Copy every line of the material below, swapping "background" for "shading" wherever it occurs and leaving the rest unchanged.

========================================================================

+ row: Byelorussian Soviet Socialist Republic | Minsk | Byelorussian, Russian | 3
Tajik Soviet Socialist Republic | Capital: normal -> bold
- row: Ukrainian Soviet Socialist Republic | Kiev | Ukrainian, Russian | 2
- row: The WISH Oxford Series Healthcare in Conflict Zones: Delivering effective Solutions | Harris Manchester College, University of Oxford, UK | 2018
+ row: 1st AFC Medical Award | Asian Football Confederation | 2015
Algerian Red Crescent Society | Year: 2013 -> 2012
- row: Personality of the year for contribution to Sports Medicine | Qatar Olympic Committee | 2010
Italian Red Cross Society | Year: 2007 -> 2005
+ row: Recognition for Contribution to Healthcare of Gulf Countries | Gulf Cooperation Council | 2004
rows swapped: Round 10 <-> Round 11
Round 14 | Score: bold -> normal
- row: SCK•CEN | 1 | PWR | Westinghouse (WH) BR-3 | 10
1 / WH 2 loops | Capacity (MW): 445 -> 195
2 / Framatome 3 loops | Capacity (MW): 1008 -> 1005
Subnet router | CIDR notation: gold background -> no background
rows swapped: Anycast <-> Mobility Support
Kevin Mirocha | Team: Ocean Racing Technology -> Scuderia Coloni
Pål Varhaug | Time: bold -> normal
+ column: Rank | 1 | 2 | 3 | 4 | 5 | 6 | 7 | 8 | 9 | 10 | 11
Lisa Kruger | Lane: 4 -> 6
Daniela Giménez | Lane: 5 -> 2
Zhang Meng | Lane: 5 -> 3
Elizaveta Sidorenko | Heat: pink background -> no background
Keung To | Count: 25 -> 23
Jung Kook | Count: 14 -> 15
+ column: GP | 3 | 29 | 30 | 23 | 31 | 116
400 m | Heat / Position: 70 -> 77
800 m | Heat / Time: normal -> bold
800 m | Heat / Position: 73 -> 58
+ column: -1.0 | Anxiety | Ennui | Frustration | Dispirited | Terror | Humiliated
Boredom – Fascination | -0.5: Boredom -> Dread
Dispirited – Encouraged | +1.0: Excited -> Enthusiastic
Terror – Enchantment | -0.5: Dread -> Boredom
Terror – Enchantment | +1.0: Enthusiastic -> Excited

========================================================================

Answer for the task.
+ row: Byelorussian Soviet Socialist Republic | Minsk | Byelorussian, Russian | 3
Tajik Soviet Socialist Republic | Capital: normal -> bold
- row: Ukrainian Soviet Socialist Republic | Kiev | Ukrainian, Russian | 2
- row: The WISH Oxford Series Healthcare in Conflict Zones: Delivering effective Solutions | Harris Manchester College, University of Oxford, UK | 2018
+ row: 1st AFC Medical Award | Asian Football Confederation | 2015
Algerian Red Crescent Society | Year: 2013 -> 2012
- row: Personality of the year for contribution to Sports Medicine | Qatar Olympic Committee | 2010
Italian Red Cross Society | Year: 2007 -> 2005
+ row: Recognition for Contribution to Healthcare of Gulf Countries | Gulf Cooperation Council | 2004
rows swapped: Round 10 <-> Round 11
Round 14 | Score: bold -> normal
- row: SCK•CEN | 1 | PWR | Westinghouse (WH) BR-3 | 10
1 / WH 2 loops | Capacity (MW): 445 -> 195
2 / Framatome 3 loops | Capacity (MW): 1008 -> 1005
Subnet router | CIDR notation: gold shading -> no shading
rows swapped: Anycast <-> Mobility Support
Kevin Mirocha | Team: Ocean Racing Technology -> Scuderia Coloni
Pål Varhaug | Time: bold -> normal
+ column: Rank | 1 | 2 | 3 | 4 | 5 | 6 | 7 | 8 | 9 | 10 | 11
Lisa Kruger | Lane: 4 -> 6
Daniela Giménez | Lane: 5 -> 2
Zhang Meng | Lane: 5 -> 3
Elizaveta Sidorenko | Heat: pink shading -> no shading
Keung To | Count: 25 -> 23
Jung Kook | Count: 14 -> 15
+ column: GP | 3 | 29 | 30 | 23 | 31 | 116
400 m | Heat / Position: 70 -> 77
800 m | Heat / Time: normal -> bold
800 m | Heat / Position: 73 -> 58
+ column: -1.0 | Anxiety | Ennui | Frustration | Dispirited | Terror | Humiliated
Boredom – Fascination | -0.5: Boredom -> Dread
Dispirited – Encouraged | +1.0: Excited -> Enthusiastic
Terror – Enchantment | -0.5: Dread -> Boredom
Terror – Enchantment | +1.0: Enthusiastic -> Excited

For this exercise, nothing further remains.